Suzanne Miles, whose ethics and competence were questioned in a recent accreditor's report on problems at the school, retired virtually overnight, announcing late Thursday that she'd be gone as of today.

"This has been something I have been thinking about for a long time," Miles said in a news release issued around 7:30 p.m.

Miles didn't respond to questions from the Arizona Daily Star about why she was leaving with so much time remaining on her two-year contract, and whether recent criticism of her job performance played any role in her decision.

The contract for her current post doesn't expire until June 30, 2014.

The Star emailed questions to Miles four hours before her public announcement, after receiving a tip that she would step down.

Miles' sudden departure after 27 years marks a 180-degree turn of fortune for the woman who, last year, came within one vote of being named to PCC's top job.

For most of the past decade, Miles served as second-in-command to former PCC chancellor Roy Flores, who left the college last year accused of sexually harassing eight women over his nine years on the job. He denied wrongdoing.

A recent accreditor's investigation of the school confirmed that harassment occurred and said it was "highly unlikely" that Miles knew nothing about Flores' misconduct given their close work relationship.

The accreditor also said Miles had been less-than-candid in responding to its questions about the college's problems. It said Flores and members of his inner circle committed "serious breaches" of ethical standards.

A few months before the harassment allegations came to light, Flores proposed that Miles be appointed as his permanent successor when he retired as chancellor.
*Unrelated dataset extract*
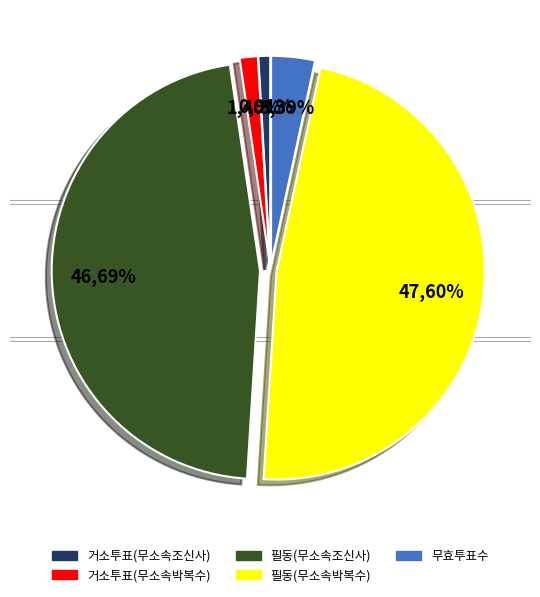

To the nearest percent, what is the average slice percentage?

20%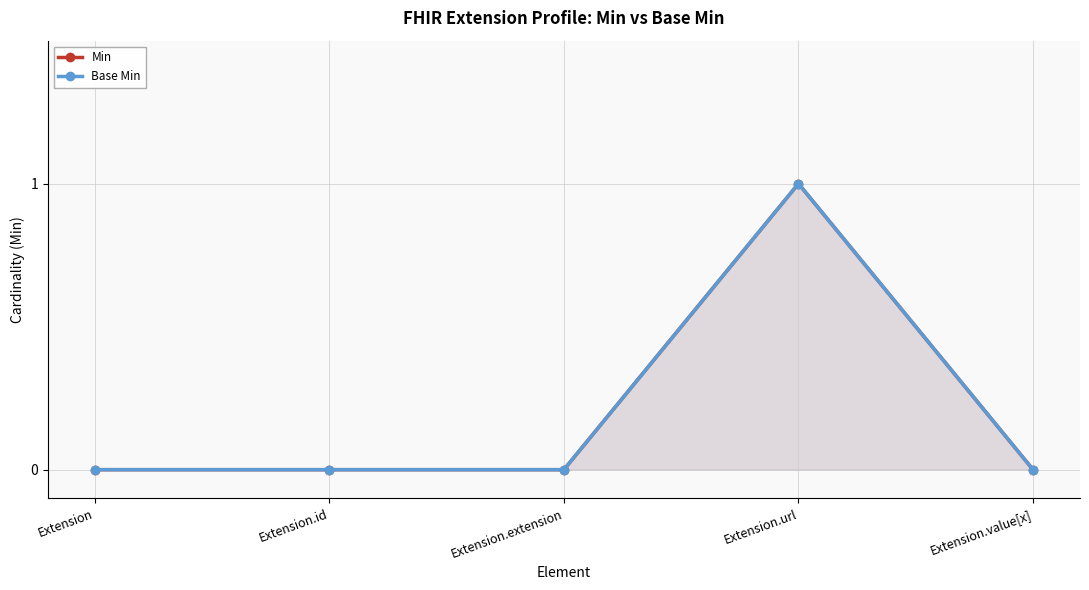

At which label is Min closest to 0?

Extension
The proposal drew protests from PCC faculty and citizens groups, and the college's Governing Board voted 3-2 to conduct a national search instead of giving the top job to Miles.

Lee Lambert, president of Shoreline Community College in Washington state, recently was hired as PCC's new chancellor and is expected to start work July 1.
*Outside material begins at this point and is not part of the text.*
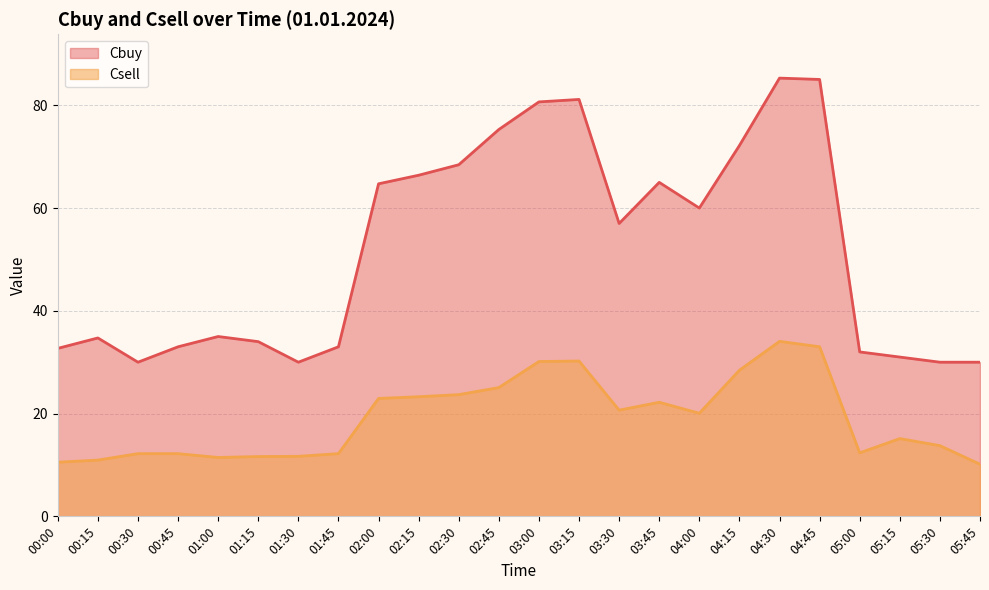

Which series has the largest total across all categories?

Cbuy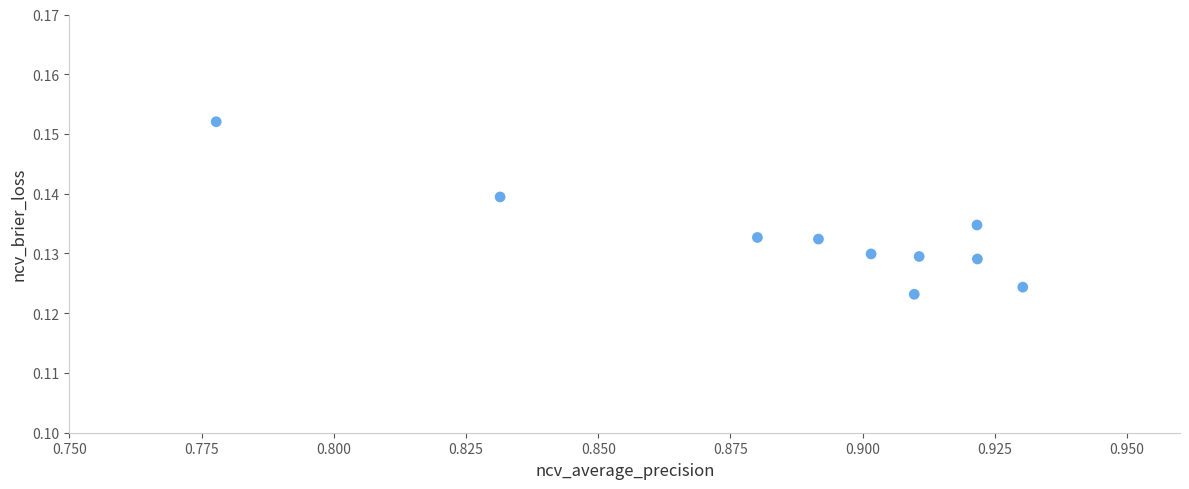

What is the average X value?

0.9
The recent accreditor's probe of PCC resulted in the college being put on two years' probation for widespread failings in governance and administration.

Miles, who'd been serving as interim chancellor since Flores' departure, resigned that job a few days after the accreditor's decision, saying her continued presence in the role "could be viewed as an obstacle to moving forward."

Since then, she's been president of PCC's community campus. Under Flores, she served as provost and executive vice chancellor.

The PCC news release announcing Miles' retirement made no mention of the controversies surrounding her service.

It focused instead on the array of positions she's held at the college, and on a list of achievements it said she had made as interim chancellor.

It credited Miles with advancing "several initiatives to increase transparency and accountability" such as setting up an anonymous hotline for employees to report harassment and other wrongdoing.

Darla Zirbes, vice president of instruction at community campus, will take over there until a new campus president is hired.